Sur la route des vacances, voici ce qu'on appelle une réalité contre-intuitive : sur autoroute dense, rouler plus vite ne permet pas toujours d'arriver plus rapidement à destination.On vous explique pourquoi 

O.T. - Aujourd'hui à 17:00 - Temps de lecture :

 lorsque la circulation devient dense, quelques variations de vitesse suffisent à déstabiliser l'ensemble du flux. Photo Romain Doucelin/Sipa

Le trafic routier est un système collectif : lorsque la circulation devient dense, quelques variations de vitesse suffisent à déstabiliser l'ensemble du flux. Photo Romain Doucelin/Sipa

À l’approche des grands départs, certains comportements de conduite suffisent à provoquer des ralentissements... voire à créer des embouteillages sans qu'aucun accident ou obstacle ne soit en cause !

Ces ralentissements, appelés "bouchons fantômes", apparaissent lorsqu'une succession de freinages et d'accélérations se propage de véhicule en véhicule, jusqu'à provoquer un ralentissement, voire un arrêt complet, plusieurs centaines de mètres plus loin.

 Tous responsables ?

Pour Sébastien Gomes, Directeur du développement d'Alyce et ingénieur transport, « plus le flux de voitures est important, plus la vitesse moyenne va diminuer. Et lorsqu'on se retrouve pour un grand chassé-croisé avec 2000 véhicules/heure sur l'autouroute, la vitesse moyenne optimale pour écouler ce flux sera de 70 km/h. La moindre interaction négative va faire tomber cette vitesse à 30 km/h... et là on n'écoule plus que 1000 véhicule/heure». 

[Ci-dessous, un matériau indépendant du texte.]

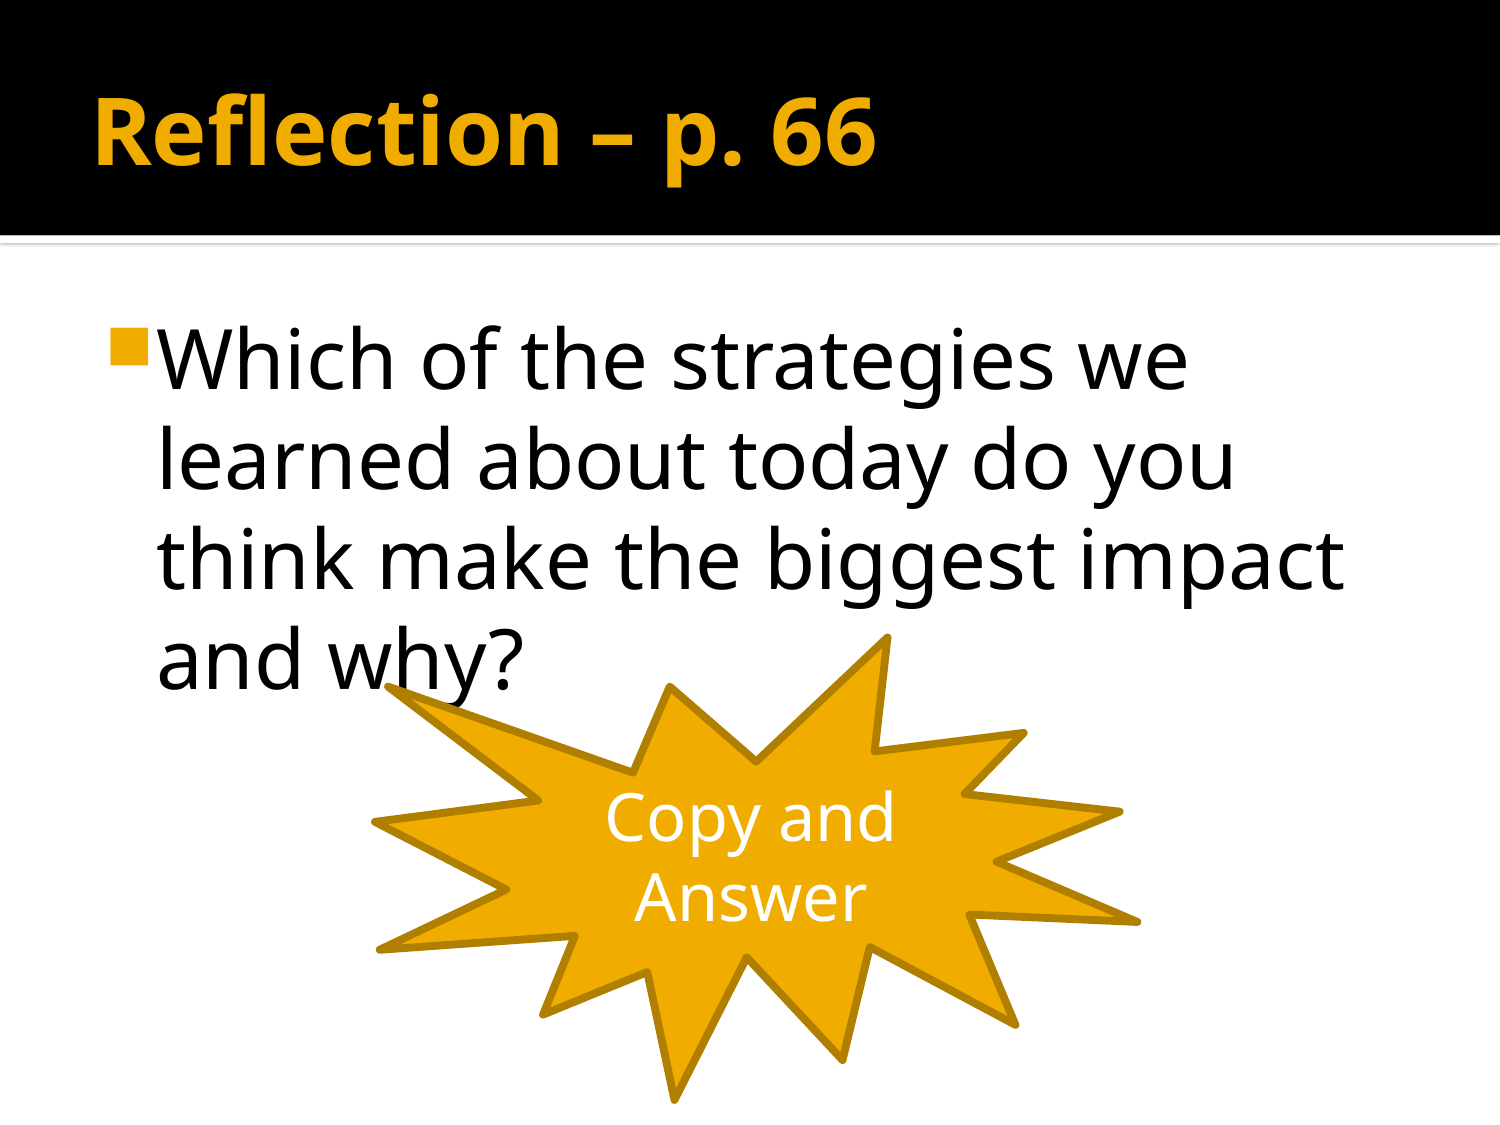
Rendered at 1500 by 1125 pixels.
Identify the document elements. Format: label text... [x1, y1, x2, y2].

text_box Copy and Answer [371, 633, 1142, 1104]
list Which of the strategies we learned about today do you think make the biggest impact and why? [75, 291, 1425, 1050]
title Reflection – p. 66 [75, 25, 1425, 231]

Le trafic routier étant un système collectif : lorsque la circulation devient très dense, quelques variations de vitesse suffisent à déstabiliser l'ensemble du flux. « Un simple freinage peut déclencher une réaction en chaîne qui se propage de véhicule en véhicule. Les embouteillages sont donc souvent le résultat d'un comportement collectif, bien plus que la conséquence d'un incident visible ».

Augmenter la vitesse... ralentit la circulation !

Contrairement aux idées reçues, ce n'est pas la vitesse maximale qui permet de fluidifier le trafic, mais la régularité de la circulation. 

Les recherches menées ces dernières années montrent qu'une vitesse plus homogène limite les freinages en chaîne, réduit les phénomènes d'accordéon et contribue à améliorer les conditions de circulation lorsque le trafic est dense. 

« Une étude italienne publiée en 2024 sur les systèmes de régulation de vitesse sur autoroute met notamment en évidence jusqu'à 4 % de réduction du temps de trajet moyen et 12 à 20 % de réduction des écarts de vitesse entre les véhicules ».

Comment limiter les effets des bouchons fantômes ? 

“Le trafic fonctionne comme un système collectif : lorsque chaque véhicule roule à une allure différente, les perturbations se propagent et finissent par créer des bouchons. À l’inverse, plus les vitesses sont homogènes, plus le trafic est capable d’absorber les ralentissements.” explique Sébastien Gomes.

La présence d'un poids lourd sur voie de droite par exemple, va entrâiner des freinages. Les premiers sur la voie du milieu vont freiner fort pour que le trafic des voitures puisse doubler le PL. C'est le début d'une onde de congestion. Si tout le monde freine fort... c'est le bouchon assuré en quelques kilomètres. Une conduite souple permet d'absorber en partie l'onde de congestion. Et un freinage progressif evite justement de propager cet onde plus à l'arrière. 

Le respect des distances de sécurité pour éviter les freinages et une anticipation des « problèmes » peuvent permettre de limiter l'apparition de ces bouchons fantômes.